Исходный текст |
═══

Корень этих интересов был один – рок. Причем, в отличие от уникальных гениев-самородков БГ и Майка, уловивших в западном роке тонкую поэтическую струю – Дилана, Лу Рида, Марка Болана, – мы с Курёхиным развивались куда более стандартным для росших в 1960-е советских любителей рока путем. Beatles, Rolling Stones, Led Zeppelin и, конечно же, prog rock[12], который мы тогда называли арт-рок: Emerson, Lake and Palmer, Yes, Gong, Soft Machine, King Crimson, Henry Cow. Нетрудно уловить принципиальную разницу: если БГ с Майком интересовали слово, поэтика, едва уловимый дух рок-н-ролла, то нас – замысловатая, изощренная композиционная составляющая. Не только и не столько виртуозность (Джими Хендрикс оставался на периферии наших интересов), сколько усложнение формы, тяготение к некоему универсальному музыкальному языку, в котором все известные и неизвестные нам музыкальные формы сливались в некоем синтетическом экстазе. Юношеским героем Курёхина был Кит Эмерсон – музыкант, нанизывавший формальную сложность языка классической музыки на стержень рок-экспрессии и рок-энергетики. И пусть «Концерт для группы с оркестром» Deep Purple[13] уже тогда казался неудачным, наивным, почти провальным опытом, именно эта страсть совместить казавшееся прежде несовместимым, найти единый, общий, универсальный смысл музыки, добиться ее невиданного прежде синкретического единства занимал и его, и меня больше всего. Именно оттуда, из этого стремления, и росли корни будущей «Поп-Механики».

До «Поп-Механики», впрочем, было еще далеко, и пока мы были поглощены единой общей страстью – авангардом. В первую очередь джазовым. Курёхин рассказывал, правда, что впервые интерес к джазу почувствовал еще школьником, когда в джазовых программах «Голоса Америки» впервые услышал записи квартета Джона Колтрейна. Мне, в свою очередь, показалось удивительным, даже странным, что поразила его тогда не столько невероятная на фоне традиционного джаза раскованность и свобода колтрейновского саксофона, сколько казавшийся мне довольно прямолинейным фортепианный аккомпанемент Маккоя Тайнера. Я, впрочем, отнес это на счет профессионального пианистического интереса.

═══

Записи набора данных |
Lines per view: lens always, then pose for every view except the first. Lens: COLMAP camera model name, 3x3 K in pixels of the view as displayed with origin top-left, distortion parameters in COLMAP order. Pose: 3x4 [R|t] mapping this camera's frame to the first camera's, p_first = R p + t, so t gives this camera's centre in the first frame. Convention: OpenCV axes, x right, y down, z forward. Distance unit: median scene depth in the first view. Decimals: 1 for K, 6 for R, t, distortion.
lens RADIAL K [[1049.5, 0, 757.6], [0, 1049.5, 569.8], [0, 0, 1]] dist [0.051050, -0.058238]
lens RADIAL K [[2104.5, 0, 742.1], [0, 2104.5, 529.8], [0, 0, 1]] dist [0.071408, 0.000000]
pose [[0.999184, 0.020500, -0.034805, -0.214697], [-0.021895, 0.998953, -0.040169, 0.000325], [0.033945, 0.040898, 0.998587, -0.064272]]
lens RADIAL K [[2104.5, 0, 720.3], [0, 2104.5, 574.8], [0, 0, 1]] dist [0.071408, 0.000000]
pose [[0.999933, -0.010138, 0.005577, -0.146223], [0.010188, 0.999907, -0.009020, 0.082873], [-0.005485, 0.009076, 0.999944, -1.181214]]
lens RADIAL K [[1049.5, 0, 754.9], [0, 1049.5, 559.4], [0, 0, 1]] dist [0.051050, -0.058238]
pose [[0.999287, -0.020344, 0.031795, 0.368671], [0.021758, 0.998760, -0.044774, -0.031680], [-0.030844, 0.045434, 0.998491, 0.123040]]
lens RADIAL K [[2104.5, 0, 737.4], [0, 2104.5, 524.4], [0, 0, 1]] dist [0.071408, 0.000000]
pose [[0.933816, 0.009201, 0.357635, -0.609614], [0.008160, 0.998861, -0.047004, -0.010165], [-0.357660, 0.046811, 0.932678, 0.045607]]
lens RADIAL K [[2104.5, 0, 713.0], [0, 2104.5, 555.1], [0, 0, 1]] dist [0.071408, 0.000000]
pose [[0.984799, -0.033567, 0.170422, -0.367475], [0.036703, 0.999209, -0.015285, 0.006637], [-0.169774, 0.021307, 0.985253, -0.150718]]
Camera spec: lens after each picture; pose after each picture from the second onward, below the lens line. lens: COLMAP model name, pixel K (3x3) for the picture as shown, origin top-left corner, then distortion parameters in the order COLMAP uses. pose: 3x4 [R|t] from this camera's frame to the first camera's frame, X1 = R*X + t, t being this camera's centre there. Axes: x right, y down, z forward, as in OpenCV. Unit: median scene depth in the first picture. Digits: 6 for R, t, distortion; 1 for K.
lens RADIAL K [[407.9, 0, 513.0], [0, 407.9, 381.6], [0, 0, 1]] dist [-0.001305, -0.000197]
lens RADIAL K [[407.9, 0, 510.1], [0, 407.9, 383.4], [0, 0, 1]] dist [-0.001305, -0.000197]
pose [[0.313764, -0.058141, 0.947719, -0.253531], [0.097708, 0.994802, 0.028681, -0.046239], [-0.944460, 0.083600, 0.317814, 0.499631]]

═══

Задания |
(1) Перескажите отрывок о Курёхине в двух предложениях.
(2) Верны ли по отрывку о Курёхине эти утверждения? Ответьте «да» или «нет» на каждое и приведите решающие слова из отрывка.
(а) Героем юности Курёхина был Джими Хендрикс.
(б) «Концерт для группы с оркестром» Deep Purple уже тогда казался неудачным опытом.
(в) Интерес к джазу Курёхин впервые почувствовал школьником, слушая записи квартета Колтрейна по «Голосу Америки».
(3) Продолжите отрывок о Курёхине с того места, на котором он заканчивается.
Записи к отрывку о Курёхине никакого отношения не имеют.

Ответы к заданиям |
(1) Автор и Курёхин, в отличие от БГ и Майка, шли к року стандартным путем и увлекались прог-роком, причем их занимали не слово и поэтика, а сложность формы и поиск универсального музыкального языка. Из этого стремления, по словам автора, выросла будущая «Поп-Механика», а пока их общей страстью был авангард, в первую очередь джазовый.

(2)
(а) Нет: «Юношеским героем Курёхина был Кит Эмерсон».
(б) Да: «уже тогда казался неудачным, наивным, почти провальным опытом».
(в) Да: «впервые интерес к джазу почувствовал еще школьником, когда в джазовых программах «Голоса Америки» впервые услышал записи квартета Джона Колтрейна».

(3)
Но путь к джазовому авангарду для нашего поколения просвещенных меломанов лежал все же не через радио, и уж тем более не через «Голос Америки» – этот «голос свободы» с точки зрения музыки был невероятно консервативен и ничем сколько-нибудь интересным и новым порадовать нас уже тогда давно не мог. Мне переход к джазовому авангарду казался тогда простым, естественным и даже неизбежным. Где-то ближе к середине 1970-х я пришел к казавшемуся мне тогда эпохальным умозаключению, что рок, достигнув в прогрессиве своего творческого и художественного апогея, по сути дела умер и переживает лишь мучительную агонию. От прогрессива, представлялось мне, идет прямая дорога к джаз-року, а дальше неуемная страсть копать и выискивать информацию выявила несложные связи: Чик Кориа[14] до Return to Forever играл не только у Майлса Дэвиса, но и в Circle[15] с Энтони Брэкстоном[16].

Кажется, именно Брэкстон – афро-американский саксофонист, совмещавший в своей музыке характерную для черных радикалов 1960–1970-х любовь и приверженность свободной импровизации с изощренной композиторской формой, – оказался тем самым волшебным именем-паролем к началу интенсивного общения а затем и дружбы, символом нашей общей причастности к новой, завораживавшей нас тогда в равной степени музыке. Фигурой он был далеко не мейнстримовой, известной исключительно посвященным. Для нас обоих тогда, осенью 1978 года, он был чуть ли не главным героем, воплощением той музыки, к которой мы оба стремились. И хоть Сергей был музыкантом, а я всего лишь слушателем, мы оказались едины в главном для обоих на тот момент деле – неутомимом исследовании и фанатичной одержимости в собирании не только звуков, но и самой разнообразной информации о них и их создателях. Так полуслучайно попавшие в поле моего слушательского опыта за пару лет до встречи с Курёхиным несколько пластинок Брэкстона внезапно сблизили нас и расположили Курёхина ко мне: авангард «брэкстоновского розлива» был очень неортодоксальным увлечением даже для самых продвинутых меломанов нашего поколения.